3° – « Le PC a fait tout ce qu’il a pu, les masses ne voulaient pas la lutte, et le PC isolé ne pouvait pas se faire massacrer. Lénine a dit « l’avant-garde toute seule ne peut pas obtenir la victoire »… D’où la capitulation sans combat. Celle-ci est la plus misérable des excuses. Jeter la responsabilité sur la masse !… Mais depuis 1928, le Parti n’a-t-il pas proclamé sur tous les tons la radicalisation des masses, sa volonté de lutter ? N’a-t-il pas expliqué même la chute de Papen par l’offensive du prolétariat ? D’autre part, le PC était devenu depuis le 6 novembre 1932 le premier parti de Berlin avec 800 000 voix. Près de 6 000 000 dans toute l’Allemagne. Comment se fait-il qu’il ne pouvait pas arrêter une usine ni mobiliser ses propres masses comme il le démontra le 20 janvier 1933, quand les nazis osèrent défiler en manifestation devant la Maison Karl Liebknecht, siège du Parti communiste ?

« Le PC a fait tout ce qu’il a pu ». Lancer un appel à la grève générale à la dernière minute est-ce toute la mission de l’avant-garde révolutionnaire, du PC ? Et cela suffit pour l’absoudre ? Par exemple, le 20 juillet, quand von Papen supprima le gouvernement de la Prusse socialiste, Braun-Severing, par un coup d’État, le PC appela à la grève générale. Il a fait tout ce qu’il pouvait. Voyons cela de plus près : quand les nazis organisèrent un plébiscite pour renverser ce gouvernement, avant le coup de von Papen, les communistes ont voté avec eux contre Braun-Severing. Quand von Papen renverse ce même gouvernement, que le PC qualifie de fasciste, ce même PC appelle à la grève générale. Les masses n’ont pas bougé. Tout commentaire serait de trop.

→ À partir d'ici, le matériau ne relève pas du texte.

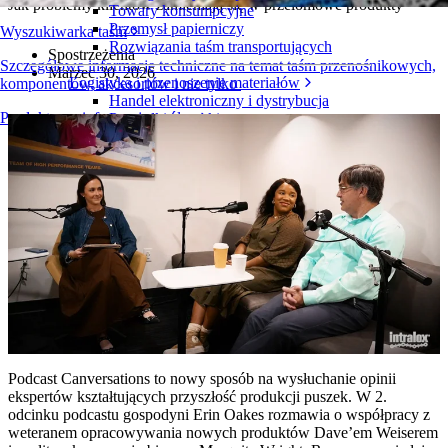
Jak problemy klientów zamieniają się w przełomowe produkty
Towary konsumpcyjne
Przemysł papierniczy
Wyszukiwarka taśm
Rozwiązania taśm transportujących
Spostrzeżenia
Szczegółowe informacje techniczne na temat taśm przenośnikowych,
Marzec 30, 2026
Logistyka i przenoszenie materiałów
komponentów, akcesoriów i nie tylko
Handel elektroniczny i dystrybucja
Produkty — informacje ogólne
Przesyłki i paczki
Przemysł oponiarski i motoryzacyjny
Opony
Przemysł motoryzacyjny
Akumulatory do pojazdów elektrycznych
Przemysł
Przegląd branż
Podcast Canversations to nowy sposób na wysłuchanie opinii
ekspertów kształtujących przyszłość produkcji puszek. W 2.
odcinku podcastu gospodyni Erin Oakes rozmawia o współpracy z
weteranem opracowywania nowych produktów Dave’em Weiserem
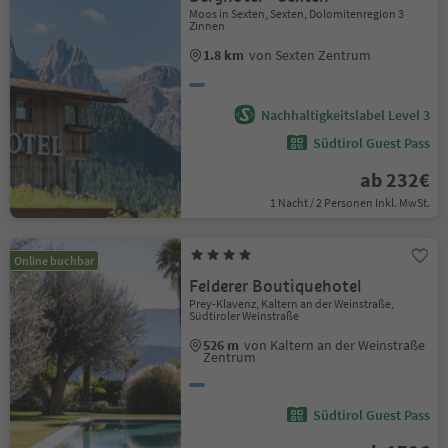
Moos in Sexten, Sexten, Dolomitenregion 3
Zinnen
1.8 km
von Sexten Zentrum
Nachhaltigkeitslabel Level 3
Südtirol Guest Pass
ab 232€
1 Nacht / 2 Personen Inkl. MwSt.
Online buchbar
Felderer Boutiquehotel
Prey-Klavenz, Kaltern an der Weinstraße,
Südtiroler Weinstraße
526 m
von Kaltern an der Weinstraße
Zentrum
Südtirol Guest Pass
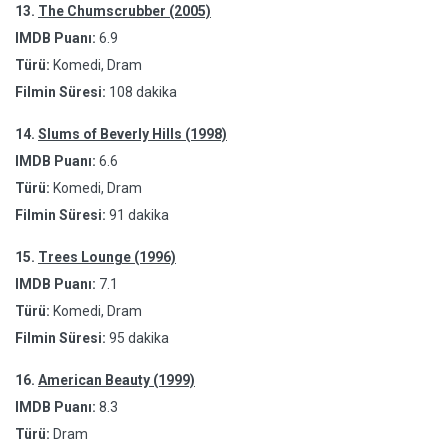
13.
The Chumscrubber (2005)
IMDB Puanı:
6.9
Türü:
Komedi, Dram
Filmin Süresi:
108 dakika
14.
Slums of Beverly Hills (1998)
IMDB Puanı:
6.6
Türü:
Komedi, Dram
Filmin Süresi:
91 dakika
15.
Trees Lounge (1996)
IMDB Puanı:
7.1
Türü:
Komedi, Dram
Filmin Süresi:
95 dakika
16.
American Beauty (1999)
IMDB Puanı:
8.3
Türü:
Dram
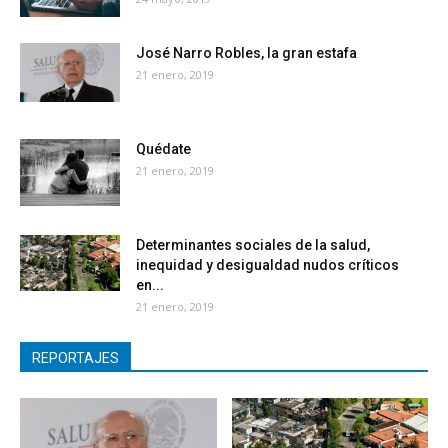
José Narro Robles, la gran estafa
21 enero, 2019
Quédate
21 enero, 2019
Determinantes sociales de la salud,
inequidad y desigualdad nudos críticos
en...
21 enero, 2019
REPORTAJES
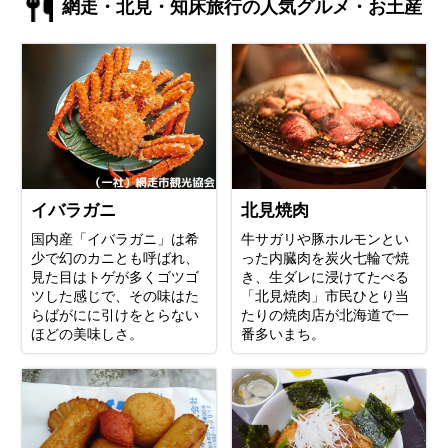
網走・北見・知床旅行の人気グルメ・お土産
イバラガニ
北見焼肉
国内産「イバラガニ」は希
牛サガリや豚ホルモンとい
少で幻のカニとも呼ばれ、
った内臓肉を炭火七輪で焼
見た目はトゲが多くゴツゴ
き、生ダレに浸けてたべる
ツした感じで、その味はた
「北見焼肉」市民ひとり当
らばがにに引けをとらない
たりの焼肉店が北海道で一
ほどの美味しさ。
番多いまち。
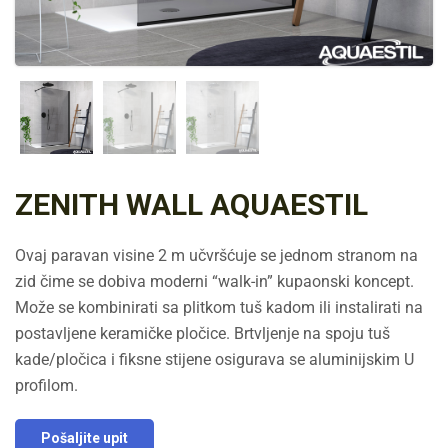
ZENITH WALL AQUAESTIL
Ovaj paravan visine 2 m učvršćuje se jednom stranom na
zid čime se dobiva moderni “walk-in” kupaonski koncept.
Može se kombinirati sa plitkom tuš kadom ili instalirati na
postavljene keramičke pločice. Brtvljenje na spoju tuš
kade/pločica i fiksne stijene osigurava se aluminijskim U
profilom.
Pošaljite upit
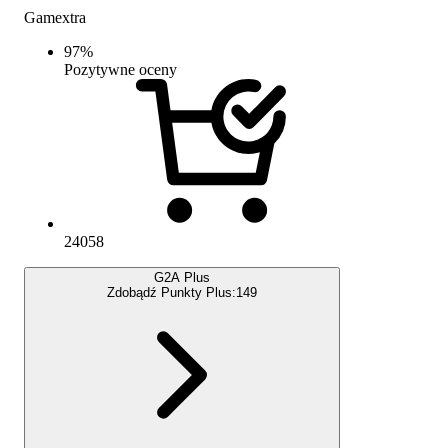
Gamextra
97
%
Pozytywne oceny
24058
G2A Plus
Zdobądź Punkty Plus:
149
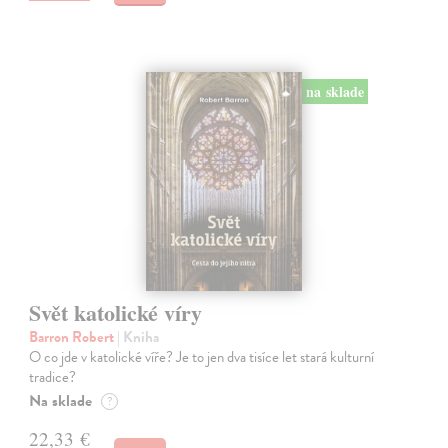
na sklade
Svět katolické víry
Barron Robert
| Kniha
O co jde v katolické víře? Je to jen dva tisíce let stará kulturní
tradice?
Na sklade
?
22,33 €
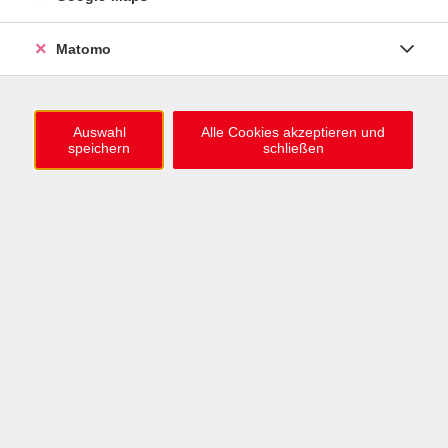
Inhalte: Weiterführende und vertiefende Kenntnisse
Matomo
der Bruttoentgeltermittlung, Berechnung
gesetzlicher Abzugsbeträge, Lohnkontenführung
sowie weitere zentrale Themen
Auswahl
Alle Cookies akzeptieren und
speichern
schließen
Die detaillierten Lernziele dieses Kurses wie auch
die prüfungsrelevanten Inhalte enthält der aktuelle
Xpert Business Lernzielkatalog.
Zu diesem Kurs stehen passgenaue Lehrbücher
(Leseprobe) und Übungsbücher (Leseprobe) zur
optimalen Kursdurchführung und
Prüfungsvorbereitung zur Verfügung.
Empfohlener Kursumfang: 54 Unterrichtseinheiten à
45 Minuten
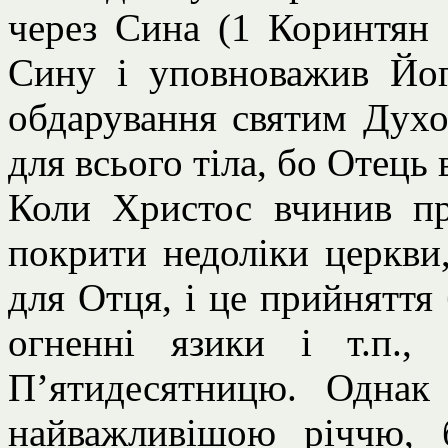
через Сина (1 Коринтян 
Сину і уповноважив Йог
обдарування святим Духо
для всього тіла, бо Отець 
Коли Христос вчинив пр
покрити недоліки церкви
для Отця, і це прийняття
огненні язики і т.п.,
П’ятидесятницю. Однак
найважливішою річчю, 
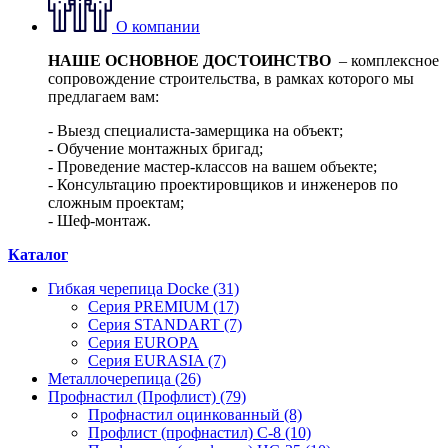
О компании
НАШЕ ОСНОВНОЕ ДОСТОИНСТВО
– комплексное
сопровождение строительства, в рамках которого мы
предлагаем вам:
- Выезд специалиста-замерщика на объект;
- Обучение монтажных бригад;
- Проведение мастер-классов на вашем объекте;
- Консультацию проектировщиков и инженеров по
сложным проектам;
- Шеф-монтаж.
Каталог
Гибкая черепица Docke (31)
Серия PREMIUM (17)
Серия STANDART (7)
Серия EUROPA
Серия EURASIA (7)
Металлочерепица (26)
Профнастил (Профлист) (79)
Профнастил оцинкованный (8)
Профлист (профнастил) С-8 (10)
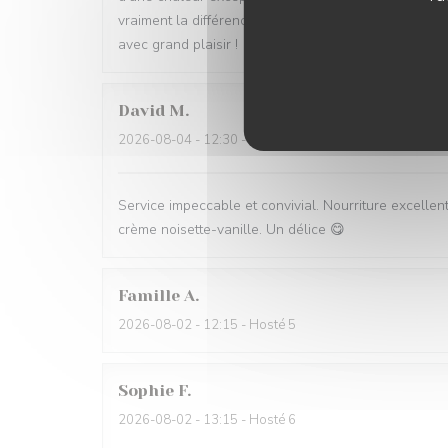
vraiment la différence. Nous recommandons cet étab
avec grand plaisir !
David
M
2026-08-04
- 12:30 - Hosté 5
Service impeccable et convivial. Nourriture excellent
crème noisette-vanille. Un délice 😋
Famille
A
2026-08-02
- 12:15 - Hosté 5
Sophie
F
2026-08-02
- 13:15 - Hosté 6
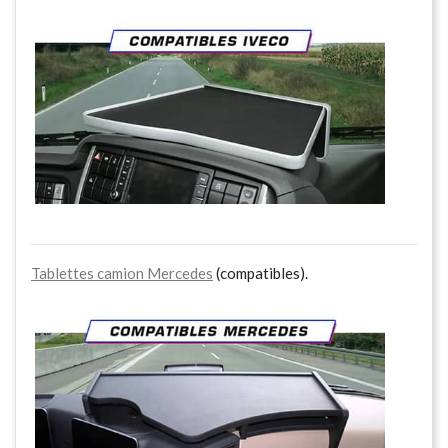
Tablettes camion Mercedes
(compatibles).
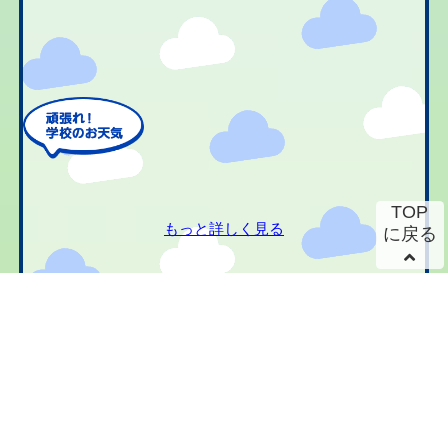
TOP
もっと詳しく見る
に戻る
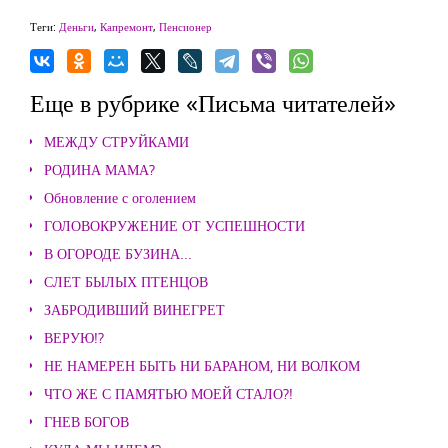
Теги:
Деньги
,
Капремонт
,
Пенсионер
Еще в рубрике «Письма читателей»
МЕЖДУ СТРУЙКАМИ
РОДИНА МАМА?
Обновление с оголением
ГОЛОВОКРУЖЕНИЕ ОТ УСПЕШНОСТИ
В ОГОРОДЕ БУЗИНА...
СЛЕТ БЫЛЫХ ПТЕНЦОВ
ЗАБРОДИВШИЙ ВИНЕГРЕТ
ВЕРУЮ!?
НЕ НАМЕРЕН БЫТЬ НИ БАРАНОМ, НИ ВОЛКОМ
ЧТО ЖЕ С ПАМЯТЬЮ МОЕЙ СТАЛО?!
ГНЕВ БОГОВ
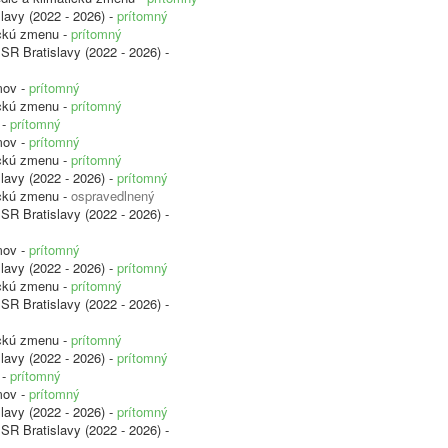
lavy (2022 - 2026) -
prítomný
ickú zmenu -
prítomný
SR Bratislavy (2022 - 2026) -
mov -
prítomný
ickú zmenu -
prítomný
 -
prítomný
mov -
prítomný
ickú zmenu -
prítomný
lavy (2022 - 2026) -
prítomný
ickú zmenu -
ospravedlnený
SR Bratislavy (2022 - 2026) -
mov -
prítomný
lavy (2022 - 2026) -
prítomný
ickú zmenu -
prítomný
SR Bratislavy (2022 - 2026) -
ickú zmenu -
prítomný
lavy (2022 - 2026) -
prítomný
 -
prítomný
mov -
prítomný
lavy (2022 - 2026) -
prítomný
SR Bratislavy (2022 - 2026) -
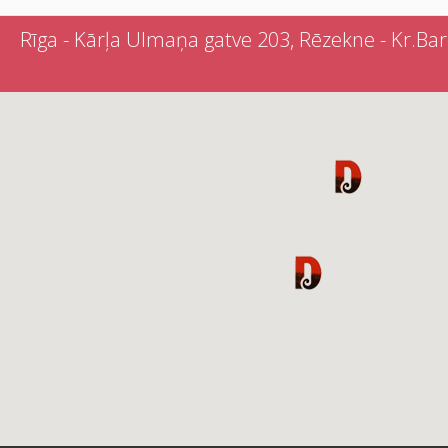
Rīga - Kārļa Ulmaņa gatve 203, Rēzekne - Kr.Barona 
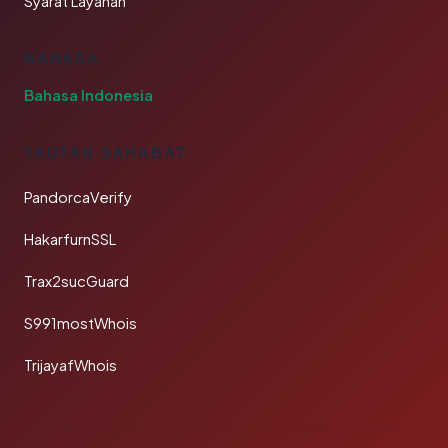
Syarat Layanan
BAHASA
Bahasa Indonesia
TAUTAN SAHABAT
PandorcaVerify
HakarfurnSSL
Trax2sucGuard
S991mostWhois
TrijayafWhois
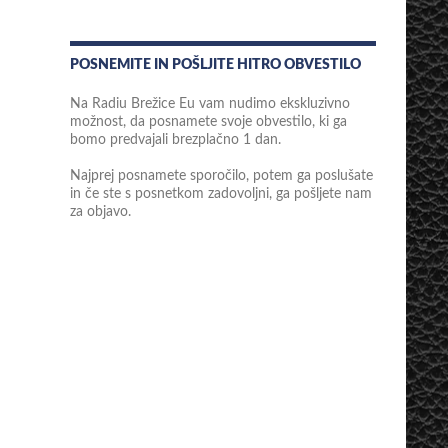
POSNEMITE IN POŠLJITE HITRO OBVESTILO
Na Radiu Brežice Eu vam nudimo ekskluzivno
možnost, da posnamete svoje obvestilo, ki ga
bomo predvajali brezplačno 1 dan.
Najprej posnamete sporočilo, potem ga poslušate
in če ste s posnetkom zadovoljni, ga pošljete nam
za objavo.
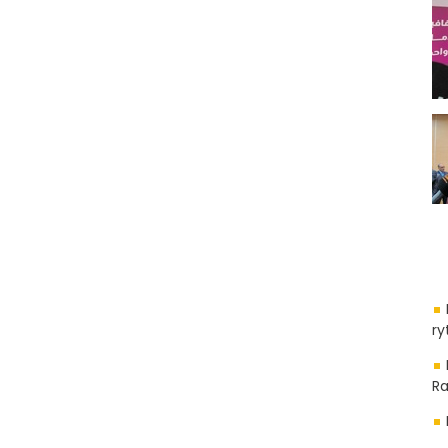
ry
Ra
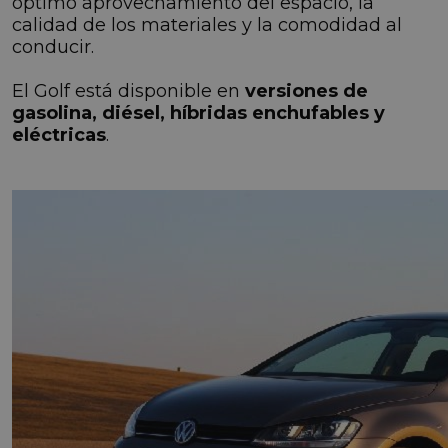
óptimo aprovechamiento del espacio, la
calidad de los materiales y la comodidad al
conducir.
El Golf está disponible en
versiones de
gasolina, diésel, híbridas enchufables y
eléctricas
.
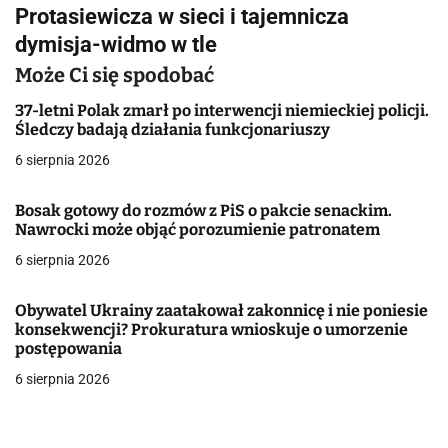
i
Protasiewicza w sieci i tajemnicza
g
dymisja-widmo w tle
a
Może Ci się spodobać
c
37-letni Polak zmarł po interwencji niemieckiej policji.
Śledczy badają działania funkcjonariuszy
j
6 sierpnia 2026
a
Bosak gotowy do rozmów z PiS o pakcie senackim.
w
Nawrocki może objąć porozumienie patronatem
6 sierpnia 2026
p
i
Obywatel Ukrainy zaatakował zakonnicę i nie poniesie
konsekwencji? Prokuratura wnioskuje o umorzenie
s
postępowania
u
6 sierpnia 2026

Le Parti, deux ans avant la montée d’Hitler au pouvoir, par la bouche de Münzenberg, dit : « Immédiatement après le fascisme, ce sera nous ». Quelque temps après, en plein Reichstag, par la bouche de Remmele, député communiste : « Un gouvernement fasciste ne nous fait pas peur. Il tombera plus vite que n’importe quel autre. Ensuite ce sera notre tour ». Pendant des années le PC sème cet esprit de défaite et de fatalisme dans le Parti et dans les masses : « Le fascisme est une expérience inévitable ». Après, les masses viendront vers nous.

Pendant que le fascisme grandit et menace, la thèse du PC est : « L’ennemi principal est la social-démocratie. Nos coups les plus décisifs, nous devons les porter contre elle. Sans la vaincre nous ne pourrons pas combattre le fascisme » (thèse de Thälman).

Pour lui, tous les partis, tous les gouvernements sont fascistes : Severing, Brüning, Papen, Schleicher… Un des chefs déclara un jour : « Hitler ne pourra faire plus que ce que fait Brüning. »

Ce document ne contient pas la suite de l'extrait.